Anche quest’anno – prosegue –, i dirigenti della Lega sono riusciti nell’impossibile: peggiorare il campionato“. “La qualità in campo ne risente. E’ un ragionamento automatico che viene fatto dalle società, che investono sempre meno per non mettere a rischio i propri capitali in un torneo mal gestito e mal pensato“, sottolinea De Petrillo. “Per questo motivo bisogna apprezzare l’impegno e la serietà del Pisa – spiega -. Insieme a poche altre società, rispettano tutte le scadenze e continuano a spendere soldi veri per competere all’interno delle regole“.

Il Pisa questa sera giocherà il quarto di finale di Coppa Italia sul campo della Viterbese: un appuntamento da non snobbare secondo mister De Petrillo. “Quando si scende in campo non si può mai scegliere quale risultato ottenere. Il Pisa ha l’organico per giocarsi due competizioni, e in questo momento ha anche l’entusiasmo e le energie mentali giuste per affrontare con personalità tutti gli impegni“. “Le difficoltà logistiche e fisiche si riescono a superare di slancio quando i risultati arrivano“. “Il pareggio con la Lucchese non deve essere valutato come un passo indietro – commenta il mister –. I rossoneri sono un’ottima squadra, al netto delle problematiche, e il Pisa ha disputato una buona partita. C’è da dire che dalla partita interna con la Pro Vercelli anche le formazioni più in forma e sulla carta più forti si schierano con un atteggiamento difensivo.
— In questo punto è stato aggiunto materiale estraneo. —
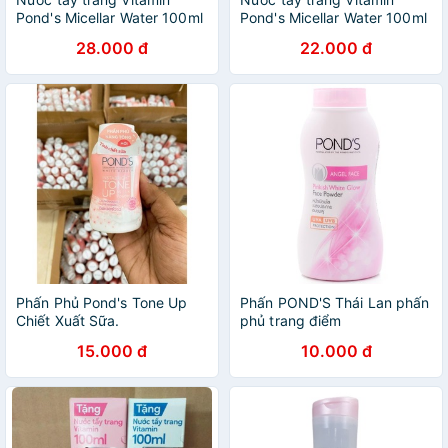
Pond's Micellar Water 100ml
Pond's Micellar Water 100ml
28.000 đ
22.000 đ
Phấn Phủ Pond's Tone Up
Phấn POND'S Thái Lan phấn
Chiết Xuất Sữa.
phủ trang điểm
15.000 đ
10.000 đ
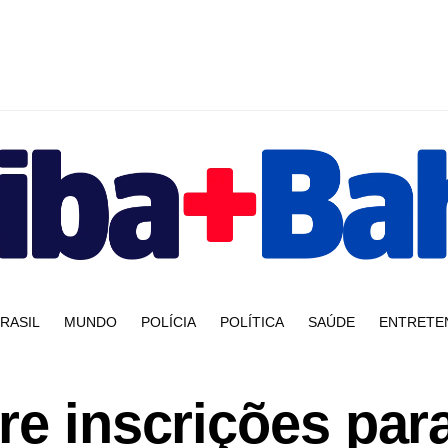
RASIL
MUNDO
POLÍCIA
POLÍTICA
SAÚDE
ENTRETE
re inscrições par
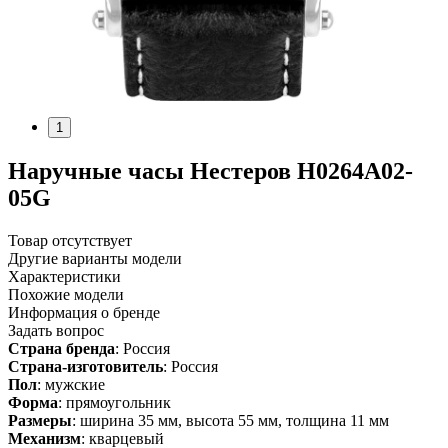
1
Наручные часы Нестеров H0264A02-
05G
Товар отсутствует
Другие варианты модели
Характеристики
Похожие модели
Информация о бренде
Задать вопрос
Страна бренда
: Россия
Страна-изготовитель
: Россия
Пол
: мужские
Форма
: прямоугольник
Размеры
: ширина 35 мм, высота 55 мм, толщина 11 мм
Механизм
: кварцевый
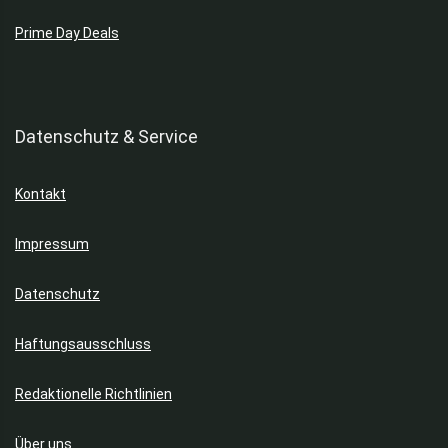
Prime Day Deals
Datenschutz & Service
Kontakt
Impressum
Datenschutz
Haftungsausschluss
Redaktionelle Richtlinien
Über uns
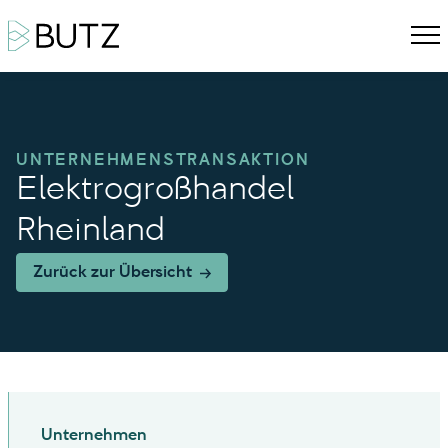
UNTERNEHMENSTRANSAKTION
Elektrogroßhandel
Rheinland
Zurück zur Übersicht
Unternehmen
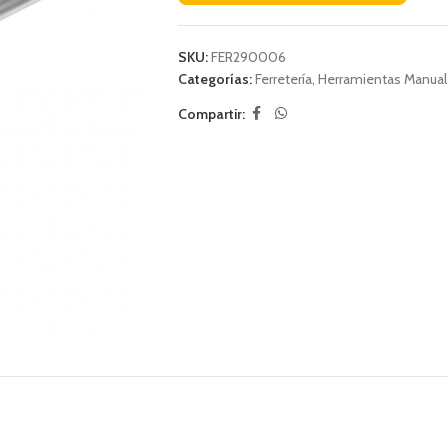
SKU:
FER290006
Categorías:
Ferretería
,
Herramientas Manua
Compartir:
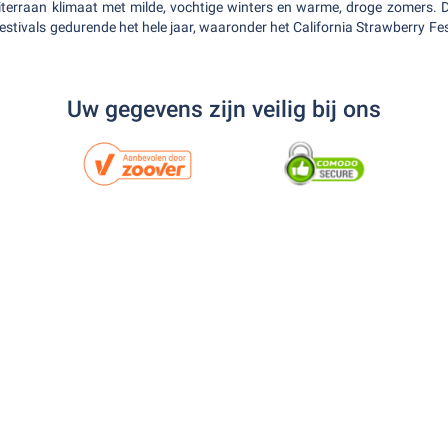
terraan klimaat met milde, vochtige winters en warme, droge zomers. De
stivals gedurende het hele jaar, waaronder het California Strawberry Fes
Uw gegevens zijn veilig bij ons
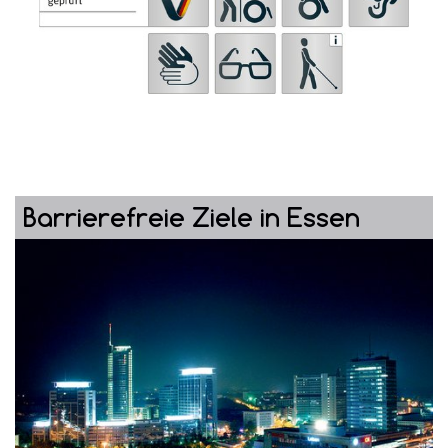
Barrierefreie Ziele in Essen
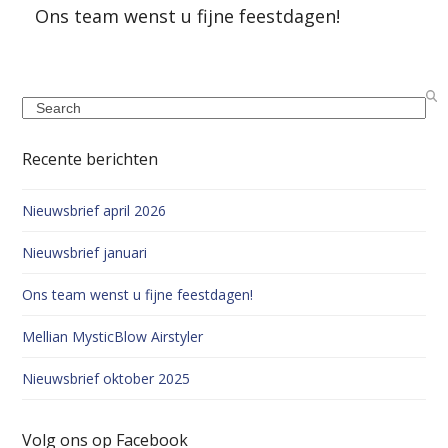
Ons team wenst u fijne feestdagen!
Search
Recente berichten
Nieuwsbrief april 2026
Nieuwsbrief januari
Ons team wenst u fijne feestdagen!
Mellian MysticBlow Airstyler
Nieuwsbrief oktober 2025
Volg ons op Facebook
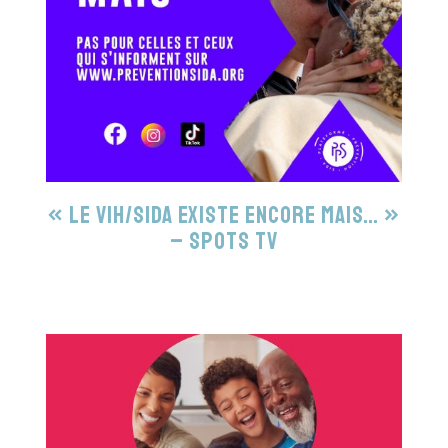
« Le VIH/sida existe encore mais… »
– Spots TV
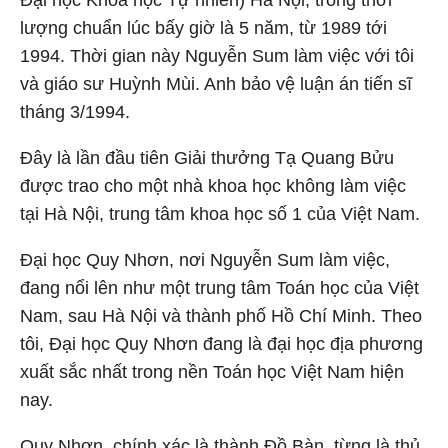
Đại học Khoa học Tự nhiên) Hà Nội, trong thời
lượng chuẩn lúc bấy giờ là 5 năm, từ 1989 tới
1994. Thời gian này Nguyễn Sum làm việc với tôi
và giáo sư Huỳnh Mùi. Anh bảo vệ luận án tiến sĩ
tháng 3/1994.
Đây là lần đầu tiên Giải thưởng Tạ Quang Bửu
được trao cho một nhà khoa học không làm việc
tại Hà Nội, trung tâm khoa học số 1 của Việt Nam.
Đại học Quy Nhơn, nơi Nguyễn Sum làm việc,
đang nổi lên như một trung tâm Toán học của Việt
Nam, sau Hà Nội và thành phố Hồ Chí Minh. Theo
tôi, Đại học Quy Nhơn đang là đại học địa phương
xuất sắc nhất trong nền Toán học Việt Nam hiện
nay.
Quy Nhơn, chính xác là thành Đồ Bàn, từng là thủ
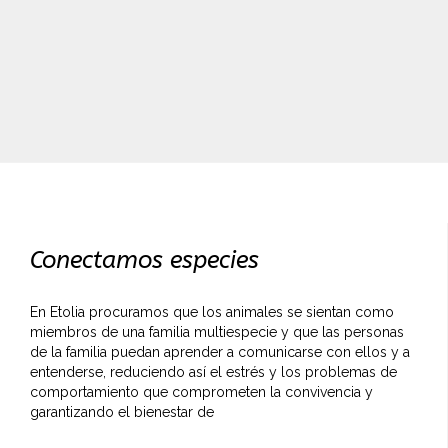
Conectamos especies
En Etolia procuramos que los animales se sientan como
miembros de una familia multiespecie y que las personas
de la familia puedan aprender a comunicarse con ellos y a
entenderse, reduciendo así el estrés y los problemas de
comportamiento que comprometen la convivencia y
garantizando el bienestar de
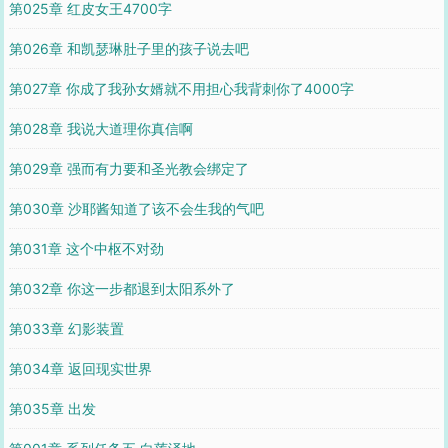
第025章 红皮女王4700字
第026章 和凯瑟琳肚子里的孩子说去吧
第027章 你成了我孙女婿就不用担心我背刺你了4000字
第028章 我说大道理你真信啊
第029章 强而有力要和圣光教会绑定了
第030章 沙耶酱知道了该不会生我的气吧
第031章 这个中枢不对劲
第032章 你这一步都退到太阳系外了
第033章 幻影装置
第034章 返回现实世界
第035章 出发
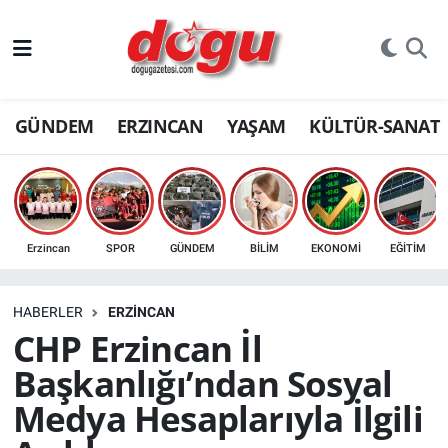
ERZINCAN
GÜNDEM
ERZINCAN
YAŞAM
KÜLTÜR-SANAT
GÜNDEM
ERZİNCAN FOTOĞRAFLARI
SAĞLIK
Erzincan
SPOR
GÜNDEM
BİLİM
EKONOMİ
EĞİTİM
EĞİTİM
HABERLER
ERZINCAN
EKONOMİ
CHP Erzincan İl
Başkanlığı’ndan Sosyal
Bilim, teknoloji
Medya Hesaplarıyla İlgili
GENEL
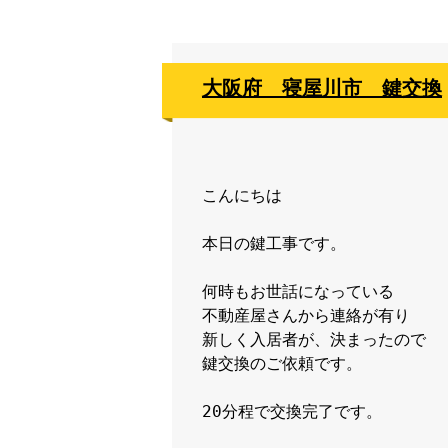
大阪府 寝屋川市 鍵交換
こんにちは

本日の鍵工事です。

何時もお世話になっている

不動産屋さんから連絡が有り

新しく入居者が、決まったので

鍵交換のご依頼です。

20分程で交換完了です。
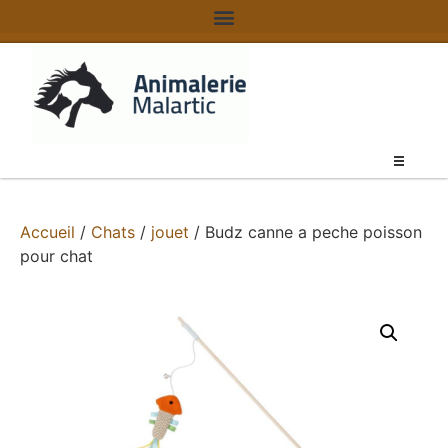
Accueil
/
Chats
/
jouet
/ Budz canne a peche poisson
pour chat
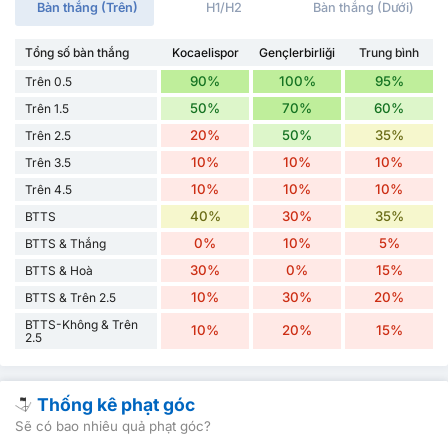
Bàn thắng (Trên)
H1/H2
Bàn thắng (Dưới)
Tổng số bàn thắng
Kocaelispor
Gençlerbirliği
Trung bình
90%
100%
95%
Trên 0.5
50%
70%
60%
Trên 1.5
20%
50%
35%
Trên 2.5
10%
10%
10%
Trên 3.5
10%
10%
10%
Trên 4.5
40%
30%
35%
BTTS
0%
10%
5%
BTTS & Thắng
30%
0%
15%
BTTS & Hoà
10%
30%
20%
BTTS & Trên 2.5
BTTS-Không & Trên
10%
20%
15%
2.5
Thống kê phạt góc
Sẽ có bao nhiêu quả phạt góc?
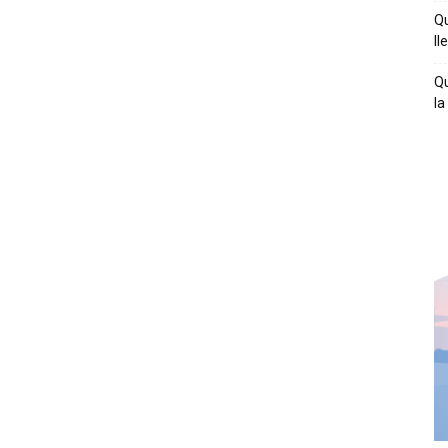
Qu
ll
Qu
la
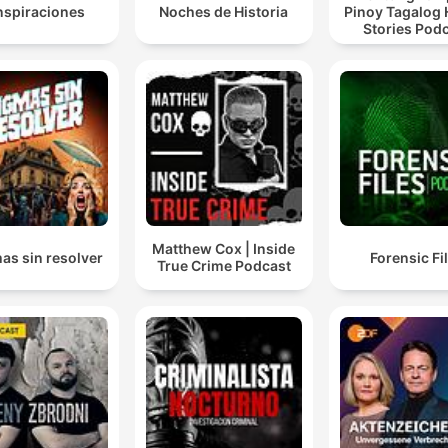
spiraciones
Noches de Historia
Pinoy Tagalog 
Stories Pod
Matthew Cox | Inside
as sin resolver
Forensic Fi
True Crime Podcast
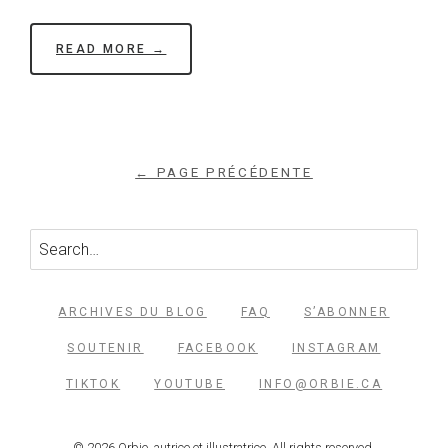
READ MORE →
← PAGE PRÉCÉDENTE
ARCHIVES DU BLOG
FAQ
S’ABONNER
SOUTENIR
FACEBOOK
INSTAGRAM
TIKTOK
YOUTUBE
INFO@ORBIE.CA
© 2026 Orbie, autrice et illustratrice. All rights reserved.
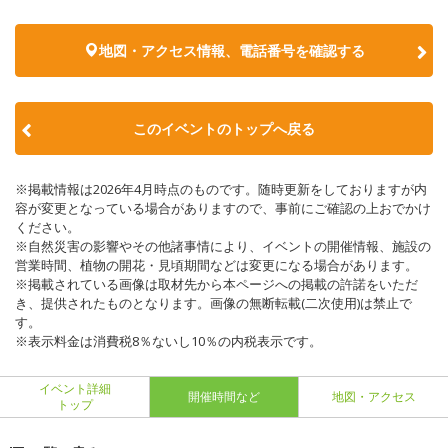
地図・アクセス情報、電話番号を確認する
このイベントのトップへ戻る
※掲載情報は2026年4月時点のものです。随時更新をしておりますが内
容が変更となっている場合がありますので、事前にご確認の上おでかけ
ください。
※自然災害の影響やその他諸事情により、イベントの開催情報、施設の
営業時間、植物の開花・見頃期間などは変更になる場合があります。
※掲載されている画像は取材先から本ページへの掲載の許諾をいただ
き、提供されたものとなります。画像の無断転載(二次使用)は禁止で
す。
※表示料金は消費税8％ないし10％の内税表示です。
イベント詳細
開催時間など
地図・アクセス
トップ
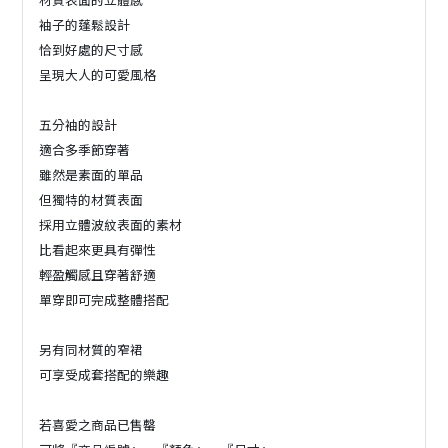
袖子的蓬鬆設計
恰到好處的尺寸感
呈現大人的可愛風格
五分袖的設計
適合多季節穿著
雖然是素面的單品
但獨特的材質表面
採用立體波紋表面的素材
比看起來更具有彈性
輕盈觸感且穿著舒適
單穿即可完成整體搭配
另有同材質的窄裙
可享受成套搭配的樂趣
若喜愛之商品已售罄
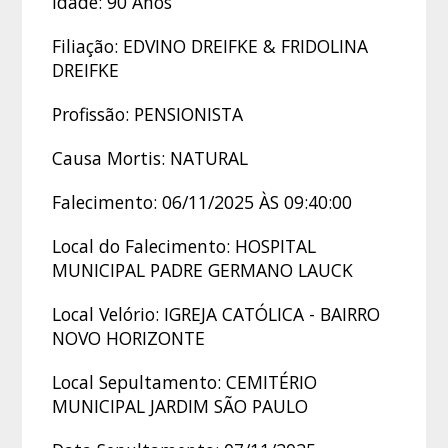
Idade: 90 Anos
Filiação: EDVINO DREIFKE & FRIDOLINA
DREIFKE
Profissão: PENSIONISTA
Causa Mortis: NATURAL
Falecimento: 06/11/2025 ÀS 09:40:00
Local do Falecimento: HOSPITAL
MUNICIPAL PADRE GERMANO LAUCK
Local Velório: IGREJA CATÓLICA - BAIRRO
NOVO HORIZONTE
Local Sepultamento: CEMITÉRIO
MUNICIPAL JARDIM SÃO PAULO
Il Pisa anche dalle altre squadre è stato riconosciuto come una rivale temibile per le posizioni di vertice, e da ora in avanti i nerazzurri verranno affrontati quasi sempre in questo modo“.

Il Pisa e mister D’Angelo hanno fatto molto bene anche nel girone d’andata, nonostante molti deficit“. “Adesso la squadra è decisamente più competitiva, e anche in casa riesce a schiacciare gli avversari che si chiudono dal primo minuto – conclude De Petrillo –. L’Arena Garibaldi è un fattore in Serie C. Non è piaggeria, né una frase fatta: lo stadio nerazzurro sa essere determinante, basti pensare a come è stata vinta la sfida con la Pro Vercelli. A maggior ragione quando ci sono squadre meno abituate a giocare su questi palcoscenici, l’Arena deve continuare a spingere. Nel finale di stagione può portare qualche punto e qualche vittoria in più“.